▶ **Source document**
★ ★ ★ ★ ★ ★ ★

DevMode
The collapse of the Communist Soviet Union and Eastern Europe created an uncertain future for many countries of the world, particularly those of the Third World.
Naturally, the eventual demise of Soviet influence in international affairs reinforced "American primacy" in world affairs and strengthened American power in almost all parts of the world. Conflict situations, whether bilateral or multilateral, awaited American input and resolution.1 The Arab-Israeli conflict was one such conflict that seemed to beg for American leadership and guidance in the search for diplomatic solutions.
Historically, while supporting the establishment of Israel in 1948, the Soviet Union had, by and large, upheld a solution to the Palestinian-Israeli conflict that would satisfy Palestinian minimal aspirations and Israeli security concerns. In 1988, Mikhail Gorbachev stated that the Palestinian people had the "right to self-determination" in the same measure as it was ensured for "the people of Israel."2 Nonetheless, given the enormity of changes in the wake of the unraveling of the Soviet Bloc in the 1980s, the former Communist power became increasingly less interested "in competing with the Americans" in areas related to the Middle East.3 Moscow's shift in its Middle East policy became more obvious during the second Gulf War (1991), when it indirectly backed the U.s.-led intervention in the Gulf. By doing so, Moscow was seemingly abandoning its responsibilities as a superpower in a vital region of the world.
The dissipation of Soviet power impacted negatively upon the Arabs as a party in the conflict with Israel. Those states in the Middle East that were termed "radical" suffered the loss of an ally and an important supplier of arms. Syria and the PLO, particularly, began to realize that a solution to the Arab-Israeli conflict would require U.S. resolve and leadership.4 The negative impact was also felt in Israeli-American relations. For example, Israel was no longer needed as a bulwark against Soviet influence in the Middle East. Although America kept its special relations with Israel, the Jewish state was no longer needed - at least not as much as before - to safeguard U.S. interests in the region. In fact, during the 1991 Gulf War, the interest in oil and the Gulf took precedence over Israel's value as a strategic ally.

★ ★ ★ ★ ★ ★ ★

▶ **Information supplied**
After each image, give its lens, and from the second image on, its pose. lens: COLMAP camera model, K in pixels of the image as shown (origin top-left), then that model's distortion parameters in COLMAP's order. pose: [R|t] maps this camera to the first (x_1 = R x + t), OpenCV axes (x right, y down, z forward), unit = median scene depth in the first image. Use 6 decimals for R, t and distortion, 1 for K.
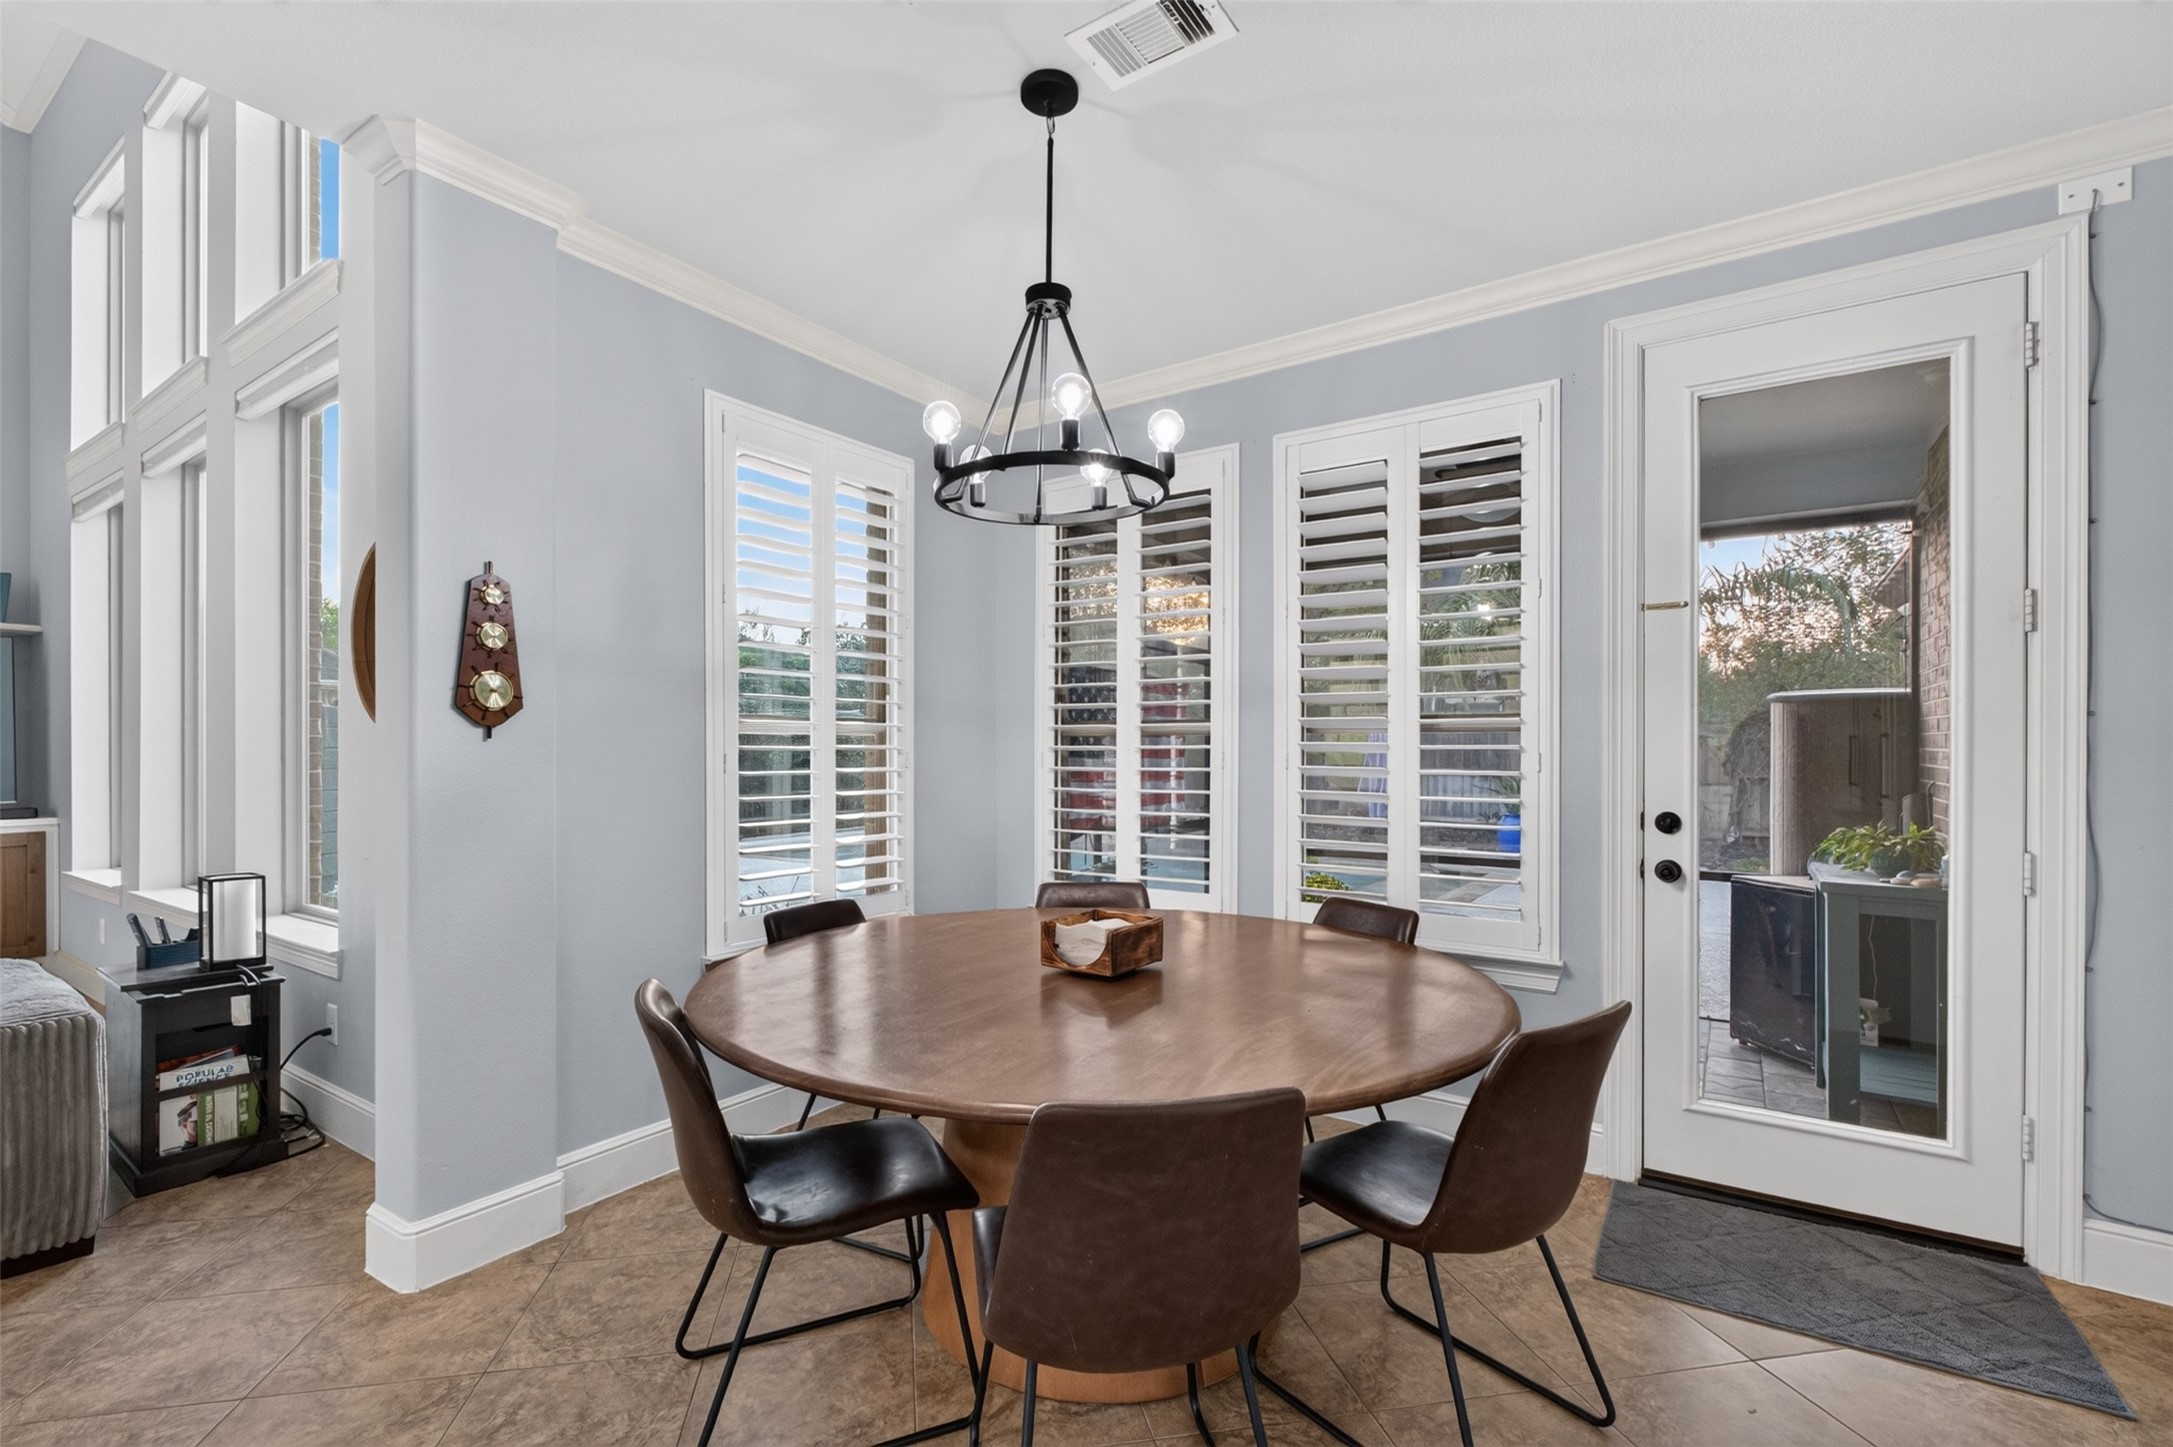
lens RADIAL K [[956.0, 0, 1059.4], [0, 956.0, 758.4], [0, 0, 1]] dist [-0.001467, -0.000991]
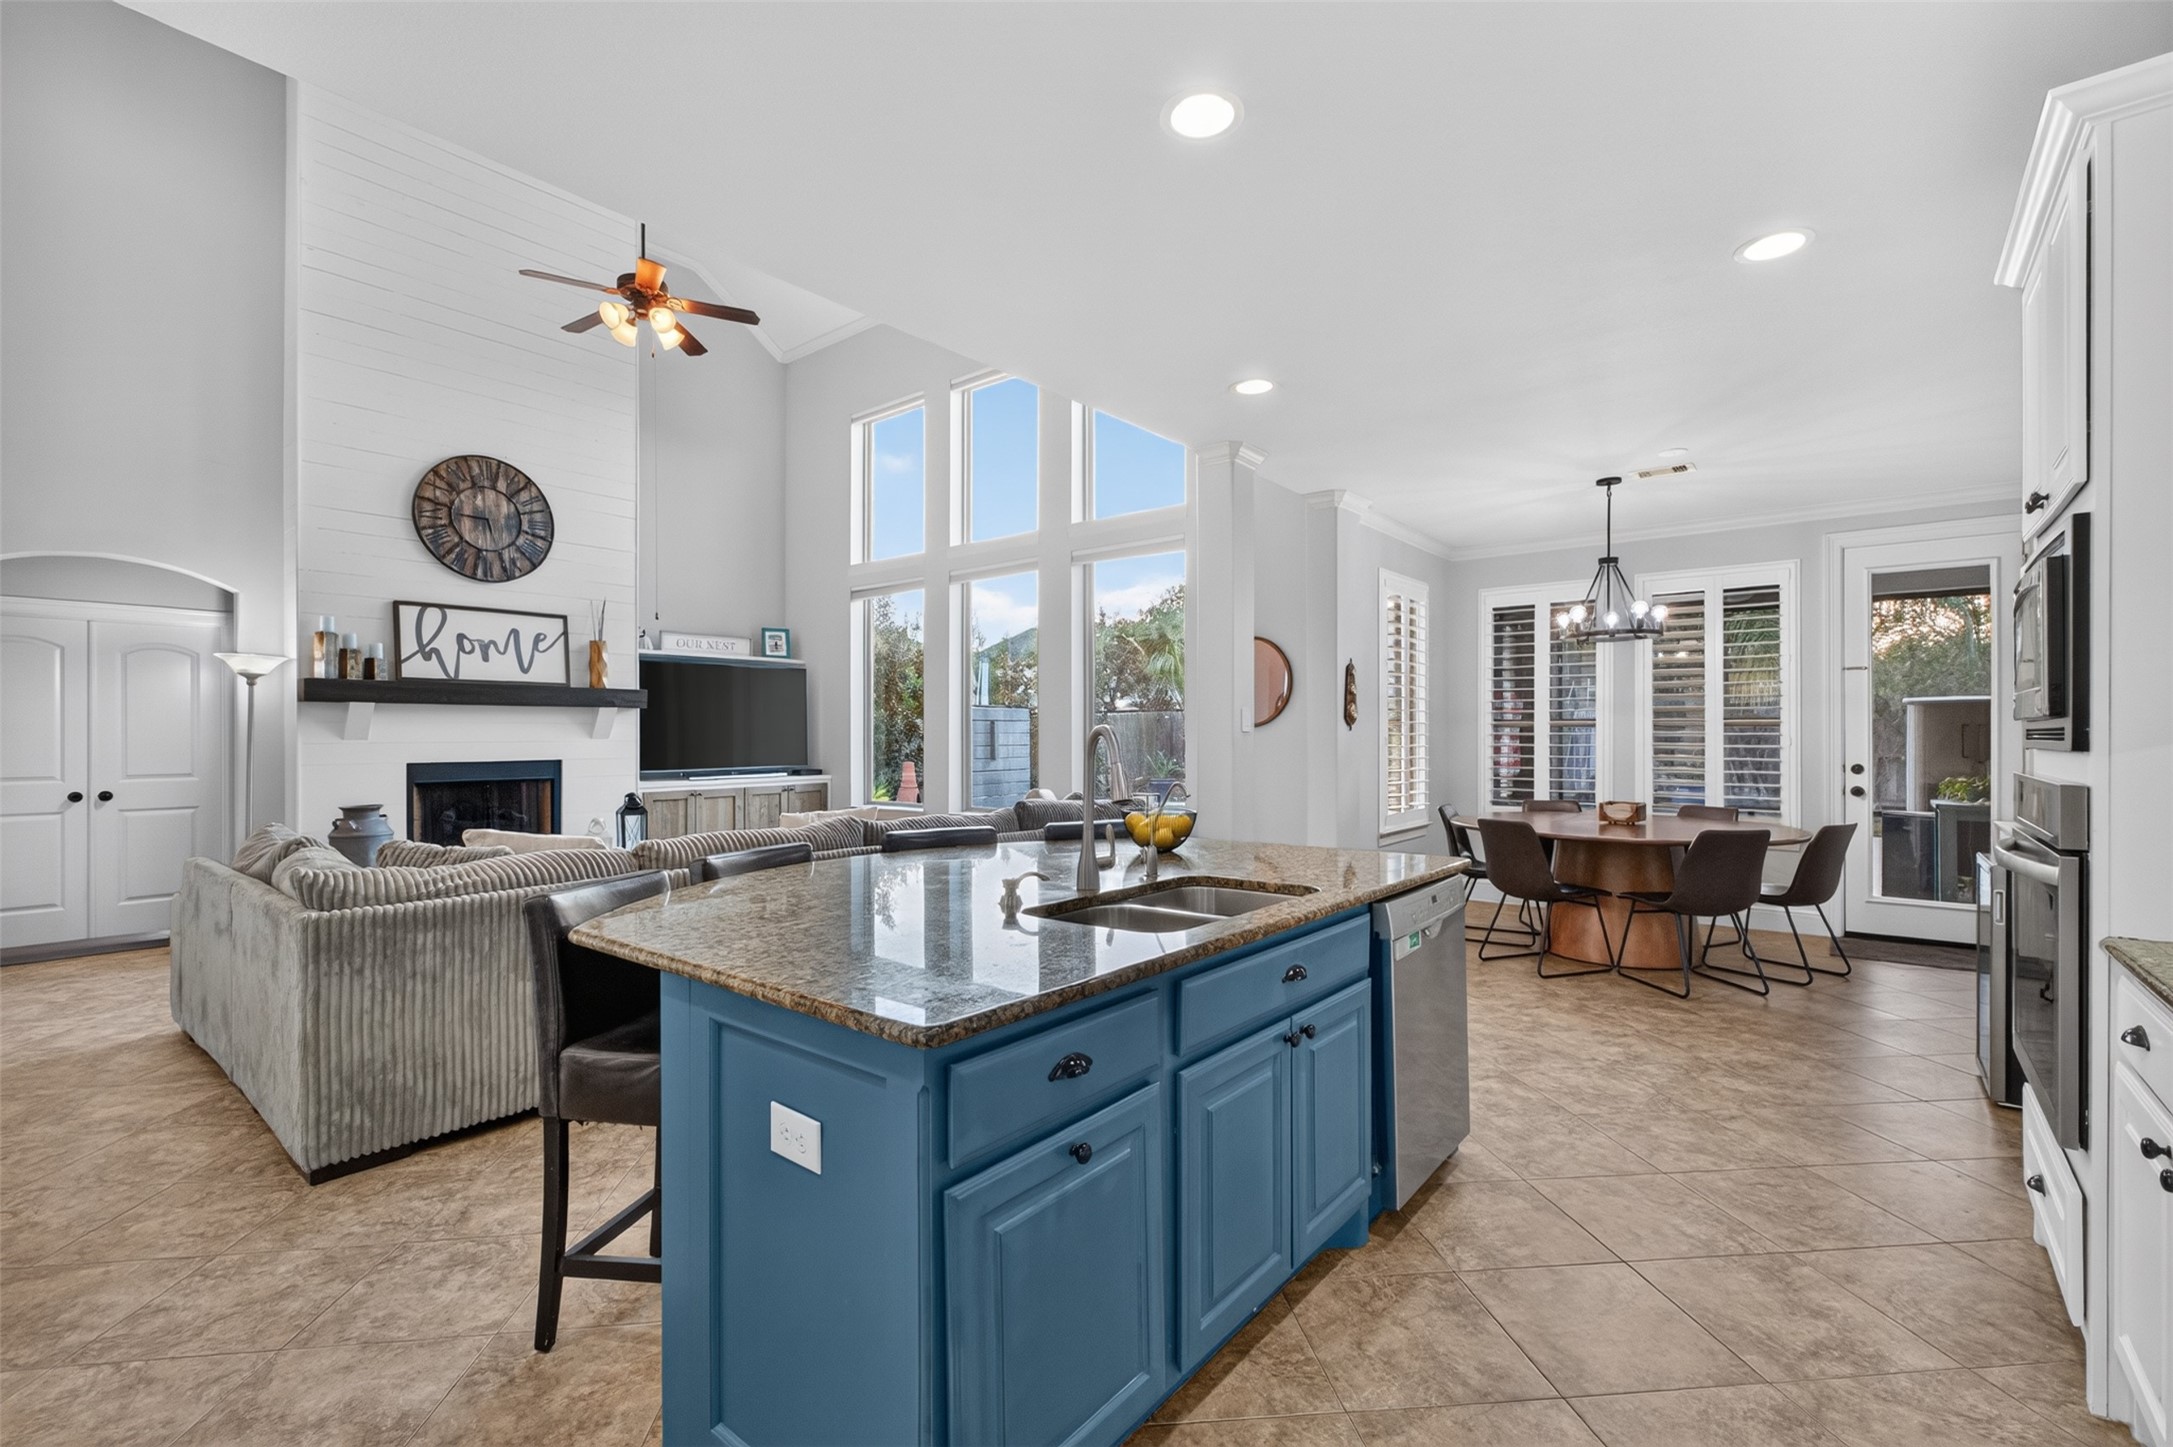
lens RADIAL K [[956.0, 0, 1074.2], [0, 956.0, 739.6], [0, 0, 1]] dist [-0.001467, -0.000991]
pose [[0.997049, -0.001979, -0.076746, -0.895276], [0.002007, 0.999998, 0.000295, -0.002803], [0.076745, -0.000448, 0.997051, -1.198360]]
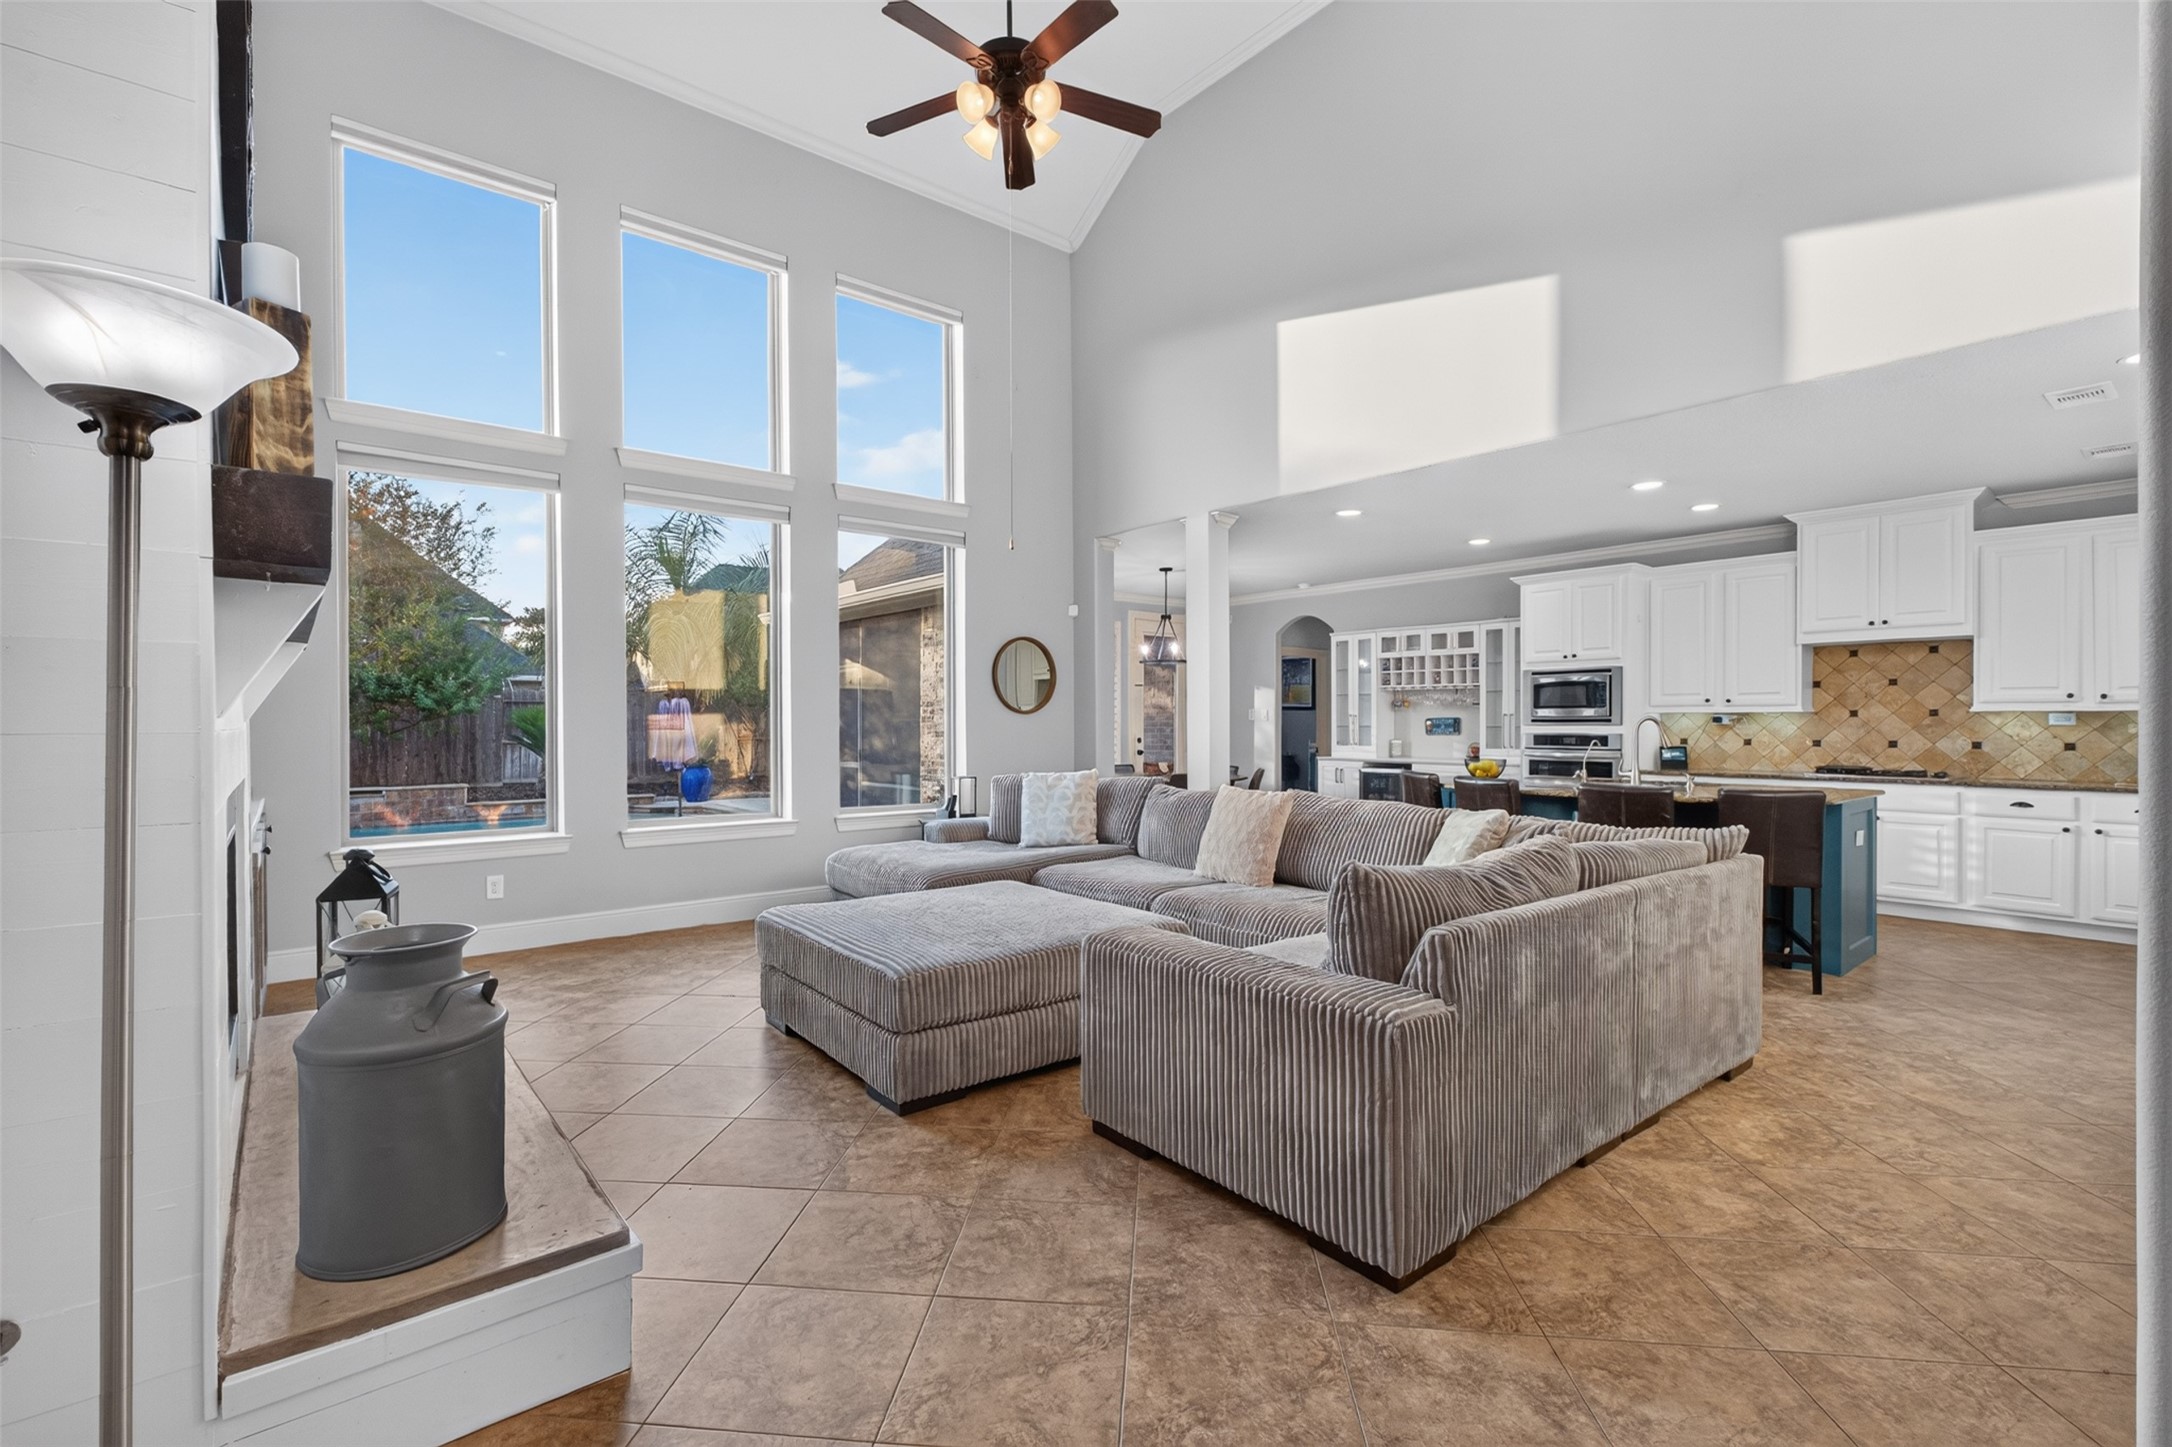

★ ★ ★ ★ ★ ★ ★

Translate this sentence from the text on the Soviet collapse and the Arab-Israeli conflict into Spanish: "The dissipation of Soviet power impacted negatively upon the Arabs as a party in the conflict with Israel."

▶ **Solution to this problem**
La disipación del poder soviético repercutió negativamente en los árabes como parte en el conflicto con Israel.